■ SUPPLIED PASSAGE:
━━━━━━━━

# Camembert



## lyndalou (Feb 22, 2005)

Any ideas of how I can use some of this other than as an hors d.? I bought some for a dinner party that didn't happen (guests were ill) and need to use it sometime soon.
Thanks


----------



## Ishbel (Feb 22, 2005)

Chill it well (but don't freeze!) and then grate it into salads or onto jacket potatoes.

Or try a deep fried, bread crumbed camembert?  Here's a recipe from the BBC food site - it's from a selection by Anthony Worral Thompson.  It's a really nice way to use camembert, the orange compote makes it really tasty - and a change from the usual redcurrant or raspberry coulis or other fruit sauce....



Ingredients
For the camembert:
570ml/1 pint vegetable oil
140g/5oz camembert
85g/3oz plain flour
1 egg, beaten
110g/4oz breadcrumbs

For the orange compôte:
½ orange, cut into chunks
30g/1oz fresh chervil, chopped
30g/1oz fresh thyme, chopped
150ml/¼ pint white wine



Method
1. Heat the oil in large saucepan.
2. Preheat a small saucepan.
3. Dip the Camembert first in the flour, then the egg and finally the breadcrumbs.
4. Drop the cheese in the hot oil. Deep-fry until the coating is crisp and golden.
5. Place all of the ingredients for the orange compôte in the small saucepan. Bring the wine to the boil and then simmer for 3 minutes.
6. Remove the cheese from the oil and drain on a kitchen towel.
7. Remove the orange compôte from the heat.
8. Place the cheese on a plate. Serve with a spoon of the orange compôte.


----------



## nicole (Feb 22, 2005)

camembert??? I never herd of that.   What is it and what does it tast like


----------



## Raine (Feb 22, 2005)

━━━━━━━━

■ WHAT IS NEEDED: Continue the camembert discussion thread from the point where it ends.

━━━━━━━━

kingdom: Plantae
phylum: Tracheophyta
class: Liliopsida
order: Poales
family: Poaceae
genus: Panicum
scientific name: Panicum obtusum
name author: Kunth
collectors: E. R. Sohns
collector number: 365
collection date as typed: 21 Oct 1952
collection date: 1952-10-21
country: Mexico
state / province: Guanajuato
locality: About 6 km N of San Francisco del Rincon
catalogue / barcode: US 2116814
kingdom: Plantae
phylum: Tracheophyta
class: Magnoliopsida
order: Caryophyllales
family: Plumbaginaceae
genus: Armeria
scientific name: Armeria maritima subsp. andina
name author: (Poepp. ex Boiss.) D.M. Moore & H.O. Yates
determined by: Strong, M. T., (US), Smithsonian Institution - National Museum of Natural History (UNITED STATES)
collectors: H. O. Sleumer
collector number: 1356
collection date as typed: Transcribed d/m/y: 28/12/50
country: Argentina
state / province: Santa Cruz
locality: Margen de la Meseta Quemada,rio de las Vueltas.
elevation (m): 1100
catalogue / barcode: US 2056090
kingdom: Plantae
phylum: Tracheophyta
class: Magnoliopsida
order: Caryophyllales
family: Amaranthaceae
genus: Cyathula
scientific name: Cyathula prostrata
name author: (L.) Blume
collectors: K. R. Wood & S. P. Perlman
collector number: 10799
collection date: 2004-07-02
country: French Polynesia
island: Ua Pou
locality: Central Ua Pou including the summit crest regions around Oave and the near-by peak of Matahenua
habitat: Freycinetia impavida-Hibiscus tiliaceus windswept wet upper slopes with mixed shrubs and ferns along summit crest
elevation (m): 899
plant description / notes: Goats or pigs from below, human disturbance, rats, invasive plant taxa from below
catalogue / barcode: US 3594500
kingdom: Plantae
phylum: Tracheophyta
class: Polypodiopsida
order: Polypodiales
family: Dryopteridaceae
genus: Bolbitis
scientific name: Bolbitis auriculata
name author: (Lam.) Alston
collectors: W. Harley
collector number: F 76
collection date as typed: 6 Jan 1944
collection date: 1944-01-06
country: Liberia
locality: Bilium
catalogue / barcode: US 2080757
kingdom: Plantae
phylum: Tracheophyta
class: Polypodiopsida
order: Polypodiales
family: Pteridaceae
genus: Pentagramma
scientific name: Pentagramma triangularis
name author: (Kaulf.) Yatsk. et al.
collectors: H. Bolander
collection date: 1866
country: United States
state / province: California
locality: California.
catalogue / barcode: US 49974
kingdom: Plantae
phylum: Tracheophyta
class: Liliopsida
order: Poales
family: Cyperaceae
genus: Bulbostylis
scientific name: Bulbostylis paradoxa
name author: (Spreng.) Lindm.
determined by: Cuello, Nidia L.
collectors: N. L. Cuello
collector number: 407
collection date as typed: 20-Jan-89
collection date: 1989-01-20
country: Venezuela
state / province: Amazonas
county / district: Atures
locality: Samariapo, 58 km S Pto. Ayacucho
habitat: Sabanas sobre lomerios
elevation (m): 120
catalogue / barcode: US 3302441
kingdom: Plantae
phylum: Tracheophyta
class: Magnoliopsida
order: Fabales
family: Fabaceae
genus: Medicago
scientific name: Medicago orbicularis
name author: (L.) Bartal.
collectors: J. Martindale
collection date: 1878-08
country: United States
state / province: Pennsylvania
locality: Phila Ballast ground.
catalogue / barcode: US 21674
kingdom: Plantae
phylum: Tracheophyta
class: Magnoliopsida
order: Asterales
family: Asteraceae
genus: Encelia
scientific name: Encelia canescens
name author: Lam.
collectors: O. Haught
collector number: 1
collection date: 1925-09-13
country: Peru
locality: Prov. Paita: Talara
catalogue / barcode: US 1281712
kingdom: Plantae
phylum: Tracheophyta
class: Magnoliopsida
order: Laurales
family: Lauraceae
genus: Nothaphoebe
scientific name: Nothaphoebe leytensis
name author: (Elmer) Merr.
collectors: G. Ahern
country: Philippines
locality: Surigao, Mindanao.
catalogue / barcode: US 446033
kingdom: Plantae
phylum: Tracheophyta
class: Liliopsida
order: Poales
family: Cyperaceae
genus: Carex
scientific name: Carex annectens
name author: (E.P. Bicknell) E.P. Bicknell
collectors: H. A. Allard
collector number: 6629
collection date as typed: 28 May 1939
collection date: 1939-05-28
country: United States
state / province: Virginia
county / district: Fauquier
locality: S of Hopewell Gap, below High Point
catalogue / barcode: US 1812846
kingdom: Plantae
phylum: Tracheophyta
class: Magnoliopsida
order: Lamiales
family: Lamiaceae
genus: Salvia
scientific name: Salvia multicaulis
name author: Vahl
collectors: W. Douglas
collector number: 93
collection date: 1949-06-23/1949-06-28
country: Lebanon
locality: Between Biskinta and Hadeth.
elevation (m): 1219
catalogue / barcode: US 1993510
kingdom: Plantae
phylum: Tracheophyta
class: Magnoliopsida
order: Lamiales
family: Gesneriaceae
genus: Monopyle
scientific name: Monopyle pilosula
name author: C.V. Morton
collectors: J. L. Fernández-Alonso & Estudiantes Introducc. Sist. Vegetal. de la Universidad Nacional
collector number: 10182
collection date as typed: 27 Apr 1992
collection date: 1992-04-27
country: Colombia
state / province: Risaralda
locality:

━━━━━━━━

■ TASK RESULT:
http://www.camembert-france.com/histca.html


----------



## jpmcgrew (Mar 15, 2005)

Its very much like Brie I bet it would be good in a quiche an omelet or in a grilled ham sandwich or pannini sandwich.


----------



## Haggis (Mar 15, 2005)

Camembert is similar to Brie, it has the same texture and consistency while slightly darker in colour generally. The main difference between the two is taste, Brie has that buttery taste that oozes across your tongue, Camembert has a more nutty (some people even say mushroom-sort of taste) taste.

Both beautiful cheeses.

The best way to have it is simply part of a cheese platter, or even by itself with mini-toasts or plain crackers with perhaps a Cabernet or Chenin Blanc to accompany it. Just ensure that you bring it to room temperature before serving, the flavour is muted by cold.

I have also had it on a toasted foccacia sandwich of turkey, cranberry and camembert.


----------



## jennyema (Mar 16, 2005)

Camembert would be pretty hard to grate, IMO.

I'd think frittata.  Or sandwich with cucumber, arugula or something else crunchy/peppery.


----------



## Ishbel (Mar 16, 2005)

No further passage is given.